▸ **What you will do**
Pictures are to be omitted, and every entry below is to be restated exactly.

---------- Material shown ----------

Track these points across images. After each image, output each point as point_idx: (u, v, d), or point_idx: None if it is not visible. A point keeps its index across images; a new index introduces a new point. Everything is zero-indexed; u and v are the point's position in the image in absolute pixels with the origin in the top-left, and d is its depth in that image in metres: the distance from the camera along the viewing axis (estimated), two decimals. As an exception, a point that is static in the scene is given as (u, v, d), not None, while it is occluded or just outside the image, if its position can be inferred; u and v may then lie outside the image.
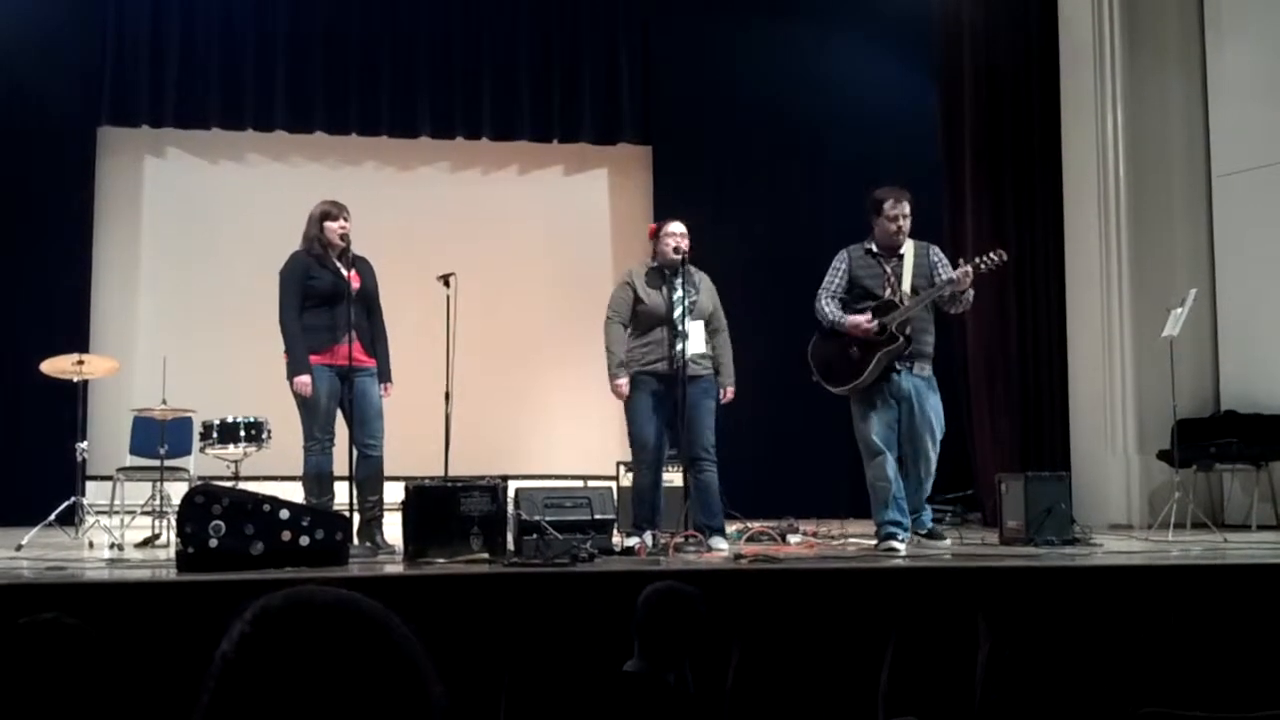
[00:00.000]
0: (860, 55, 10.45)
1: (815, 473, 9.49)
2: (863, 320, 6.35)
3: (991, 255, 6.48)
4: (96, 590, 4.74)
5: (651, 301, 6.60)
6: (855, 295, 6.52)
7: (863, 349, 6.35)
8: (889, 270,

----------

▸ **Problem solution**
Track these points across images. After each image, output each point as point_idx: (u, v, d), or point_idx: None if it is not visible. A point keeps its index across images; a new index introduces a new point. Everything is zero-indexed; u and v are the point's position in the image in absolute pixels with the origin in the top-left, and d is its depth in that image in metres: the distance from the camera along the viewing axis (estimated), two decimals. As an exception, a point that is static in the scene is given as (u, v, d), not None, while it is occluded or just outside the image, if its position can be inferred; u and v may then lie outside the image.
[00:00.000]
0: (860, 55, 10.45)
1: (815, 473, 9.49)
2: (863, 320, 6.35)
3: (991, 255, 6.48)
4: (96, 590, 4.74)
5: (651, 301, 6.60)
6: (855, 295, 6.52)
7: (863, 349, 6.35)
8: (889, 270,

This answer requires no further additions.